# Helmets worn by the pros



## HoboMaster (May 16, 2010)

Don't be a poser, be an individual! Pick your own helmet!

Honestly though I have no idea, it's probably something with extra protection, god knows they need it.


----------



## Qball (Jun 22, 2010)

They all wear different helmets. Smith, protec, bern, you name it. The redbull and monster logos are just stickers they get paid to wear.


----------



## PeaceMaker (Mar 28, 2011)

I guess that if I were a pro rider, I'll be prouder of getting paid for holding a sticker over my helemet than of being able to realize plenty of difficult tricks.
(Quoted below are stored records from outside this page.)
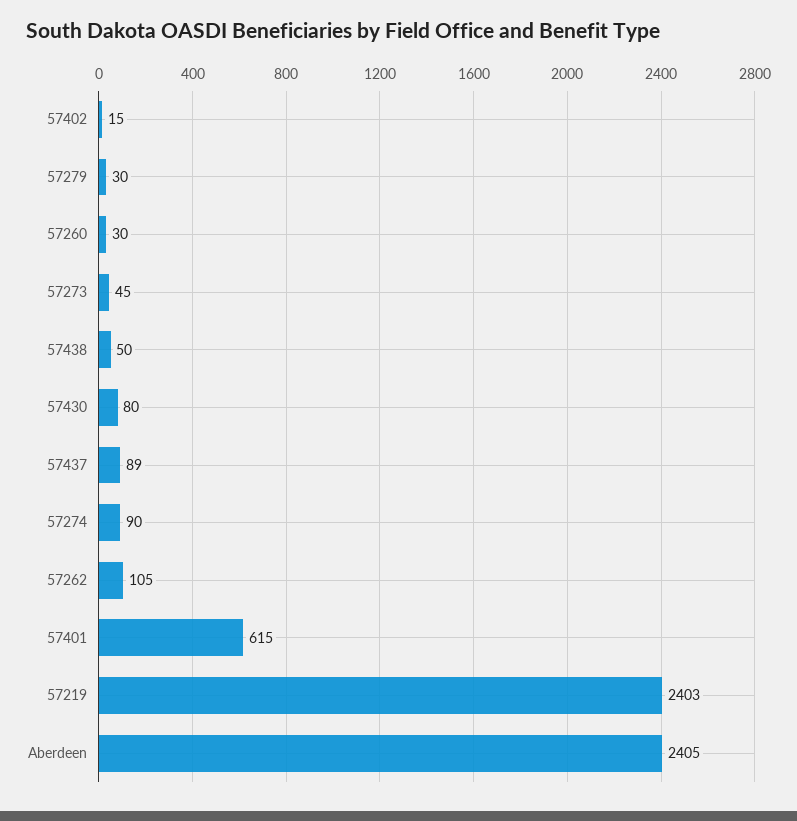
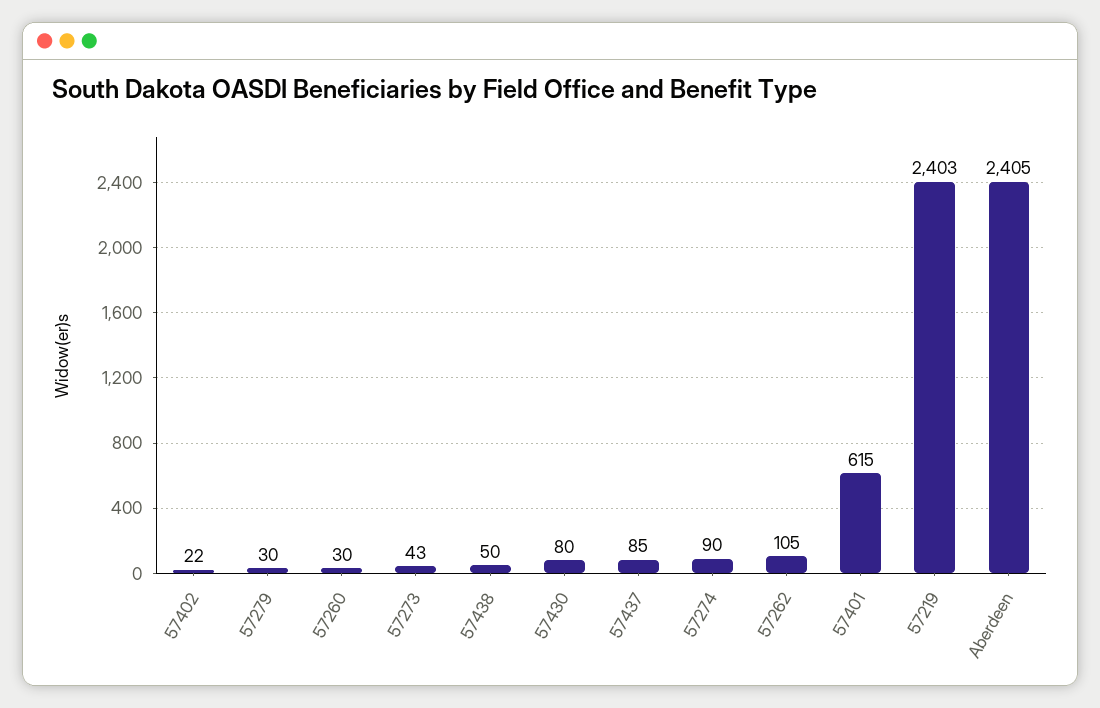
  {
-   "57402": 15,
+   "57402": 22,
    "57279": 30,
    "57260": 30,
-   "57273": 45,
+   "57273": 43,
    "57438": 50,
    "57430": 80,
-   "57437": 89,
+   "57437": 85,
    "57274": 90,
    "57262": 105,
    "57401": 615,
    "57219": 2403,
    "Aberdeen": 2405
  }

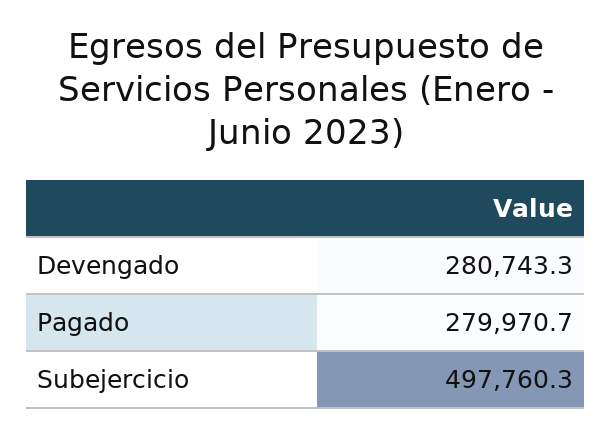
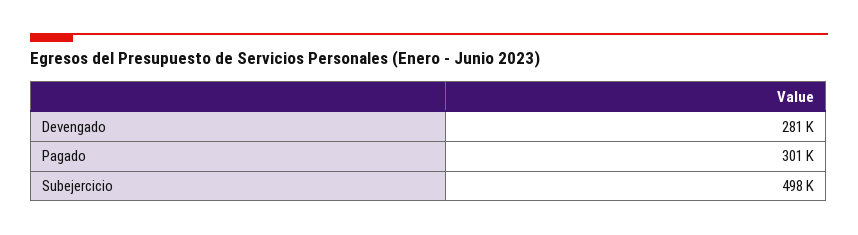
  {
    "Devengado": 280743.3,
-   "Pagado": 279970.7,
+   "Pagado": 301000,
    "Subejercicio": 497760.3
  }

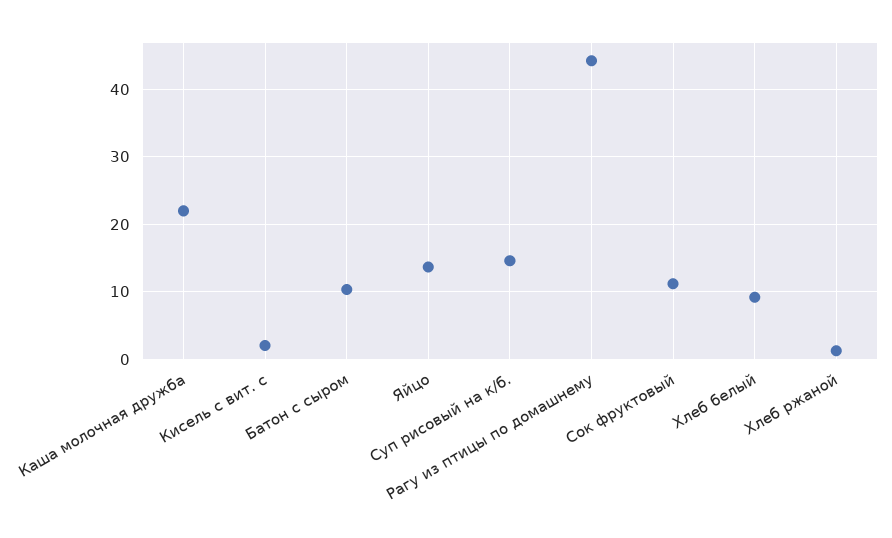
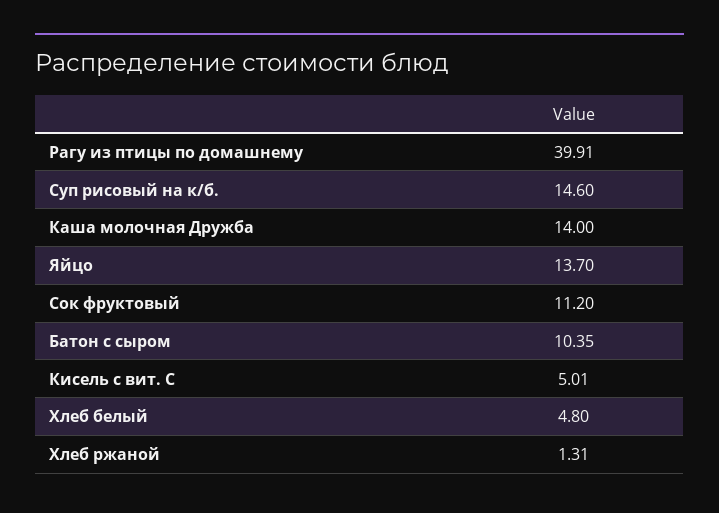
  {
-   "Каша молочная дружба": 22,
+   "Каша молочная дружба": 14,
-   "Кисель с вит. с": 2,
+   "Кисель с вит. с": 5.01,
    "Батон с сыром": 10.35,
    "Яйцо": 13.7,
    "Суп рисовый на к/б.": 14.6,
-   "Рагу из птицы по домашнему": 44,
+   "Рагу из птицы по домашнему": 39.91,
    "Сок фруктовый": 11.2,
-   "Хлеб белый": 9,
+   "Хлеб белый": 4.8,
    "Хлеб ржаной": 1.31
  }

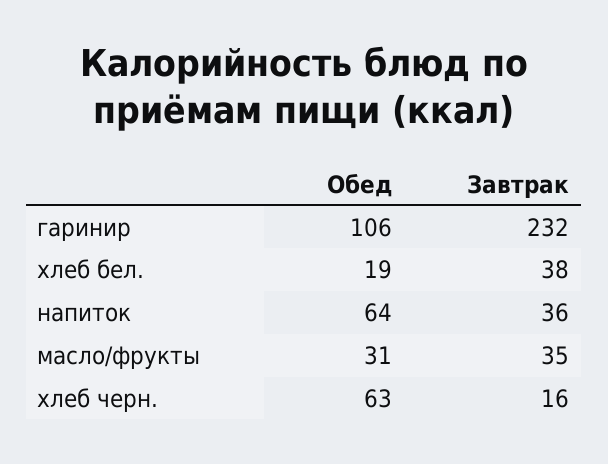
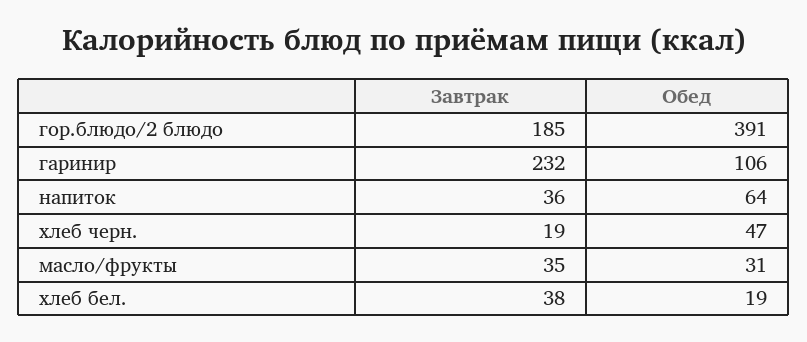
  {
    "Обед": {
      "гаринир": 106,
      "хлеб бел.": 19,
      "напиток": 64,
      "масло/фрукты": 31,
-     "хлеб черн.": 63
+     "хлеб черн.": 47,
+     "гор.блюдо/2 блюдо": 391
    },
    "Завтрак": {
      "гаринир": 232,
      "хлеб бел.": 38,
      "напиток": 36,
      "масло/фрукты": 35,
-     "хлеб черн.": 16
+     "хлеб черн.": 19,
+     "гор.блюдо/2 блюдо": 185
    }
  }

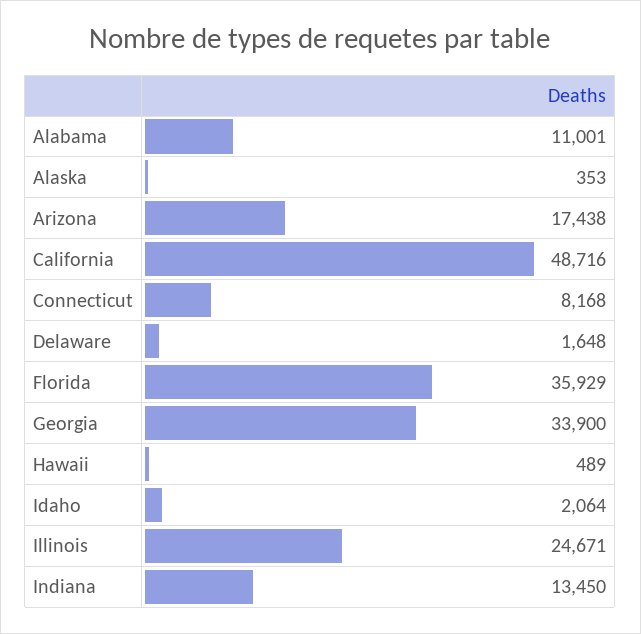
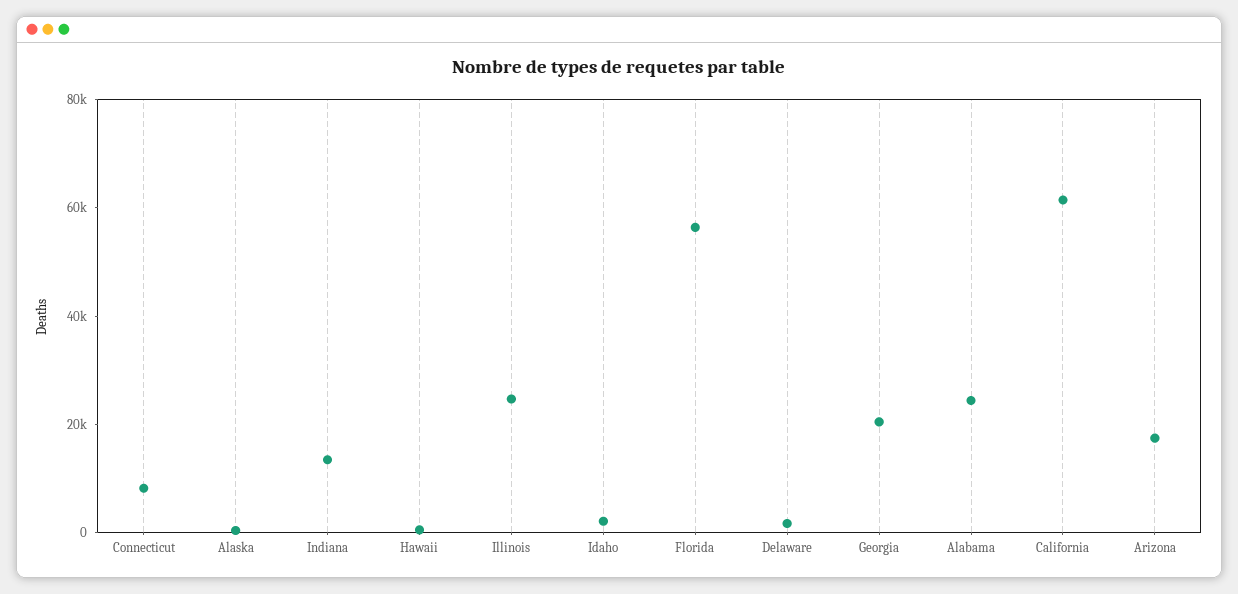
  {
-   "Alabama": 11001,
+   "Alabama": 25000,
    "Alaska": 353,
    "Arizona": 17438,
-   "California": 48716,
+   "California": 60000,
    "Connecticut": 8168,
    "Delaware": 1648,
-   "Florida": 35929,
+   "Florida": 55000,
-   "Georgia": 33900,
+   "Georgia": 20000,
    "Hawaii": 489,
    "Idaho": 2064,
    "Illinois": 24671,
    "Indiana": 13450
  }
Seriously... getting paid for having stickers on your head, your board
it's just so sick 
crazy world


----------



## cadencesdad (Nov 18, 2008)

Im nowhere near pro, but the Bern Watts helmet is a great helmet. about $100 but very comfortable, the foam is thinner, but a higher density, so
the helmet doesn't have that bulky foam look. Plus it has the visor brim, which I think looks cool. also has the earpads/covers which eliminate the need for a beanie. If you still wanna wear a beanie, go a size big.


----------



## SCARBRO817 (Apr 18, 2011)

i have a capita louive vito helemt i would say go with your own cause you dont want to be on the hill and se someone with the same helmet


----------